Italian Massimo Cellino has agreed to buy a 75% stake in the club but has yet to receive Football League approval.
Now talks are planned in London with another interested party.
The Sport Capital and Together Leeds consortiums have teamed up to buy the club, dismissing Cellino's bid and promising to match his offer.
The latest development is yet another twist in the ongoing saga surrounding the ownership of the mid-table Championship club.
It also comes after Chris Farnell, the lawyer working for Cellino, was escorted from Elland Road on Monday by managing director David Haigh, director Salem Patel and security staff.
Nooruddin has also issued an email to Leeds United staff in an attempt to bring some clarity to the situation and informing them not to take instructions from anyone other than GFH.
"You will all, of course, be aware of the speculation surrounding the ownership of Leeds United FC and I wanted to let you know that GFH Capital currently retains its ownership of the club," wrote Nooruddin.
"The existing board remains in control of the club and David [Haigh] is the managing director.
"No instructions or directions whatsoever should be taken from anyone outside the existing management structure and the board.
"Please do not hesitate to contact me or any senior member of staff should any issues arise.
"With thanks as always for your support. We all look forward to ending the current round of speculation and to marching on together as Leeds United FC."
BBC Radio Leeds understands GFH will meet the joint consortium in London on Tuesday.
Adam Pope, the station's Leeds United commentator, added that GFH insists the club will not go into administration while it is in charge.
A proposed takeover by Sports Capital, which involves Haigh and Andrew Flowers, the managing director of club sponsor Enterprise Insurance, fell through last week because of a lack of financial backing.
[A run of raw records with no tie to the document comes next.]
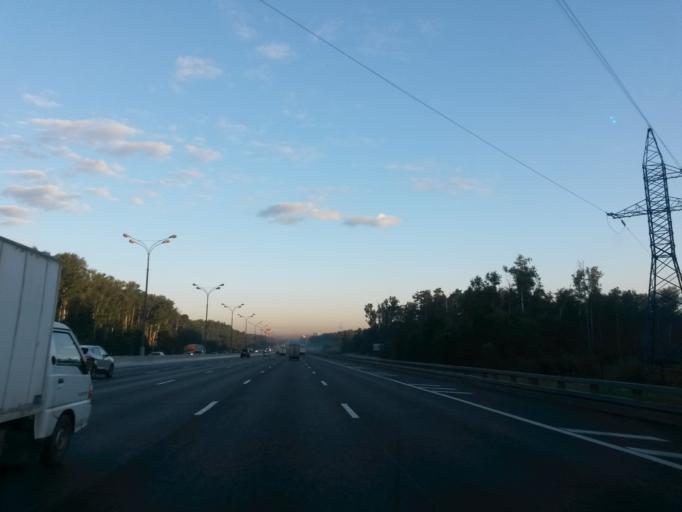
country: RU
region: Moskovskaya
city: Druzhba
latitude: 55.8607
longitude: 37.7686
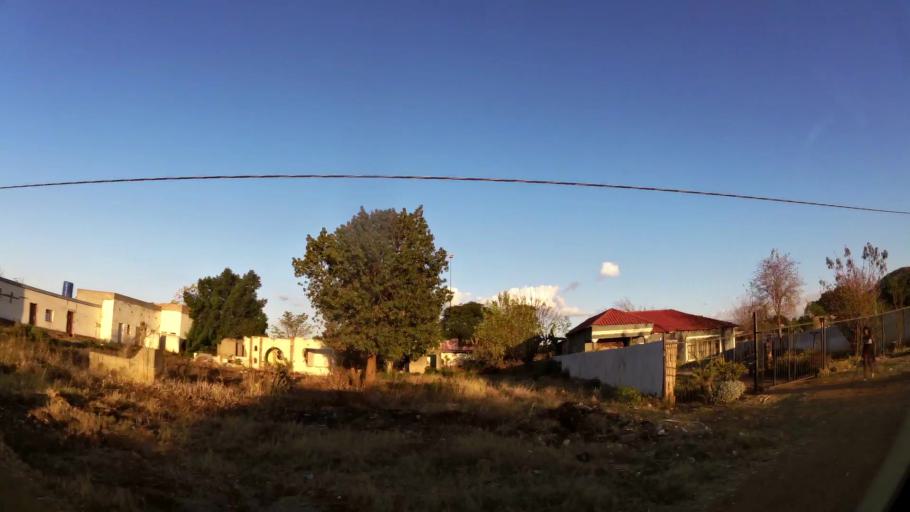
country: ZA
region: Limpopo
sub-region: Waterberg District Municipality
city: Mokopane
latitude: -24.1448
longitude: 28.9735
They have now joined forces with the Together Leeds consortium, led by local businessman Mike Farnan and which also includes Welcome to Yorkshire chief executive Gary Verity and former Hull City chairman Adam Pearson.
Following his reinstatement, McDermott told a news conference on Monday he would not walk away from the club, despite the weekend of uncertainty over his future.
"Some people in the game said to not go back, but there's no way I could leave the staff and supporters," he said.
Cellino has previously said he completed a deal to buy 75% of Leeds on Friday lunchtime.
Meanwhile, Leeds City Council leader Keith Wakefield has written to the Football League to voice his dismay at the series of events, which he described as "bizarre" and "a debacle".